Wednesday, September 21, 2011

The Open Road

Drove down to DC and back this weekend. From New Hampshire that's six states. We did the traditional thru New York City and down the Jersey Turnpike to the Delaware Memorial Bridge route. Except for New York, the road conditions are excellent. Vermont is resurfacing I91 again, laying fresh black asphalt on top of fresh black asphalt. Vermont still has some porkulus money to spend. Ignore those NPR pieces about how America's infrastructure is falling to pieces. The Interstates in the Northeast and Mid Atlantic are in fine shape.

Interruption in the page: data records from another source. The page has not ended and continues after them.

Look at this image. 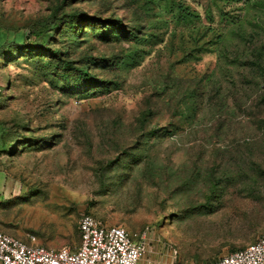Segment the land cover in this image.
<instances>
[{
  "label": "rangeland",
  "instance_id": "obj_1",
  "mask_svg": "<svg viewBox=\"0 0 264 264\" xmlns=\"http://www.w3.org/2000/svg\"><path fill=\"white\" fill-rule=\"evenodd\" d=\"M245 1L0 0V169L7 175L0 230L74 248L80 216L90 212L132 235L147 232L139 264H205L264 236L260 91L237 63L221 108L219 81L206 86L192 71L212 67L210 40L224 14L236 21L230 54L244 58L264 42V0ZM176 4L202 21L186 30ZM71 13L101 23L69 28ZM115 19L134 36L108 24ZM99 27L108 36L95 33ZM47 32L49 47L108 80L107 88L61 90L47 52L31 45ZM17 35L23 46L12 41ZM5 53L12 55L1 59ZM191 85L200 110L186 123L181 107Z\"/></svg>",
  "mask_w": 264,
  "mask_h": 264
},
{
  "label": "trees",
  "instance_id": "obj_2",
  "mask_svg": "<svg viewBox=\"0 0 264 264\" xmlns=\"http://www.w3.org/2000/svg\"><path fill=\"white\" fill-rule=\"evenodd\" d=\"M235 2H242L245 4V0H229ZM176 18L178 21L186 22V30L195 28L197 24L202 21L201 14L186 4L184 7L181 4H176ZM206 19L208 22H213V16L210 9L206 10ZM225 15V14H224ZM222 15L221 19L224 23L222 31L218 32L214 39L210 40V44L214 46L215 58L213 60L212 67L207 68L203 73H199L198 70L193 66L194 75L198 78L194 77L196 80H200L206 86L213 80L216 79L219 81V86H217V90L215 91L221 99L220 107L223 108L226 106L227 101L230 97H232V87H235V68L237 63H239V67H241L242 71L248 72L251 76V82L254 87H256L259 92V97L262 101H264V42L257 43L251 52L247 54L244 58L237 57L233 53L230 54V50L227 47L226 40L231 38V33L236 27V21L230 20L226 16ZM84 21H91L96 25L98 22L101 23L99 17L83 15L82 13H71L67 15V19L64 20V23L68 25L69 28H75L82 26ZM109 21L108 24H111L113 27L122 29L124 35L134 36L133 32L127 30L126 24L123 23L121 19L112 20V23ZM232 24L231 27H228L229 23ZM224 27H227L226 29ZM51 30L48 28V31ZM206 30H210V28H206ZM95 33L99 34L102 37L108 36V32L104 31V28L99 27L94 29ZM51 39V35L47 32L43 34L42 38H40V42L32 43L31 45H37V47H41L43 51L47 52L49 55V60H47L48 65L55 66V75H57L59 79V87L63 91H77L80 95L89 93H95L101 90H105L108 86V80L103 79L99 75L91 72L87 67L78 66L74 60L69 59L65 56V52H63L60 48H52L48 46V42ZM15 44H19L23 46L22 36L17 35L12 39ZM28 48V46H26ZM1 59H4L12 54H1ZM39 60L43 58L44 52H39ZM187 62V60H186ZM191 84V83H188ZM204 86V87H206ZM191 88L188 92L187 89ZM186 88V102L181 107V114L183 118L186 120V123L195 118L196 113L199 109L198 101L199 98L195 95H192V89H197V86H189ZM94 89V90H92ZM156 133V132H154ZM2 146V145H1ZM5 146V145H4ZM4 148H0V151H4ZM217 185H222V183H218ZM90 213V212H89ZM92 214V213H91ZM79 236V230H78ZM80 238V237H79ZM79 243V242H78ZM242 248V247H241ZM238 249V248H237ZM235 250V249H234ZM233 251V250H232ZM220 257V256H219ZM218 258V257H216ZM213 260L209 261L212 262ZM207 262V263H209ZM206 264V263H205Z\"/></svg>",
  "mask_w": 264,
  "mask_h": 264
},
{
  "label": "built area",
  "instance_id": "obj_3",
  "mask_svg": "<svg viewBox=\"0 0 264 264\" xmlns=\"http://www.w3.org/2000/svg\"><path fill=\"white\" fill-rule=\"evenodd\" d=\"M78 230L74 248H49L33 234L21 239L0 230V264H139L146 253L145 230L133 236L89 212L81 214ZM206 264H264V236Z\"/></svg>",
  "mask_w": 264,
  "mask_h": 264
},
{
  "label": "crops",
  "instance_id": "obj_4",
  "mask_svg": "<svg viewBox=\"0 0 264 264\" xmlns=\"http://www.w3.org/2000/svg\"><path fill=\"white\" fill-rule=\"evenodd\" d=\"M7 175H5V173L2 171V169H0V183H2L3 185L7 184Z\"/></svg>",
  "mask_w": 264,
  "mask_h": 264
}]
</instances>
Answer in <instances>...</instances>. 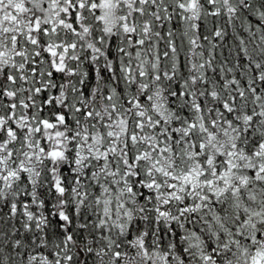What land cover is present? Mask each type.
I'll use <instances>...</instances> for the list:
<instances>
[{"label": "snow or ice", "instance_id": "6c2138e0", "mask_svg": "<svg viewBox=\"0 0 264 264\" xmlns=\"http://www.w3.org/2000/svg\"><path fill=\"white\" fill-rule=\"evenodd\" d=\"M0 264H264V0H0Z\"/></svg>", "mask_w": 264, "mask_h": 264}]
</instances>
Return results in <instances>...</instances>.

New York was a mess. Some lanes on the George Washington bridge were closed and that backed up traffic on the Cross Bronx expressway clear back to Coop City. That cost us an hour of walking pace traffic jam. It was so bad we took the Tappan Zee bridge on the way back.
Someone is spending some bucks on mile markers. All the way down Vermont and across Massachusetts we have fresh new mile markers, marking every tenth of a mile. They are growing in size, this years growth of mile markers are 12 inch by 18 inch, nearly the size of a speed limit sign. They are planting them on US 302, a secondary road in the Northern kingdom. These are new, we didn't used to have them. Some nanny state agency is pushing them and I have know idea where the money is coming from.
Once we get down into New Jersey the truck traffic is HEAVY. Like maybe one fifth of the vehicles are trucks. Full of freight, going to customers. There must be some life left in the economy to keep all those trucks loaded. If all that freight went by rail the railroads would be rich beyond measure.
Americans don't drive American cars any more, at least not the 6 passenger V8 rear drive sedans and station wagons of yore. Mostly they drive dinky four door sedans painted gray and made in Japan. Some SUV's, some minivans, lotta pickup trucks, but the little gray econo boxes are the majority vehicle. My Mercury Grand Marquis handled the trip in comfort and style.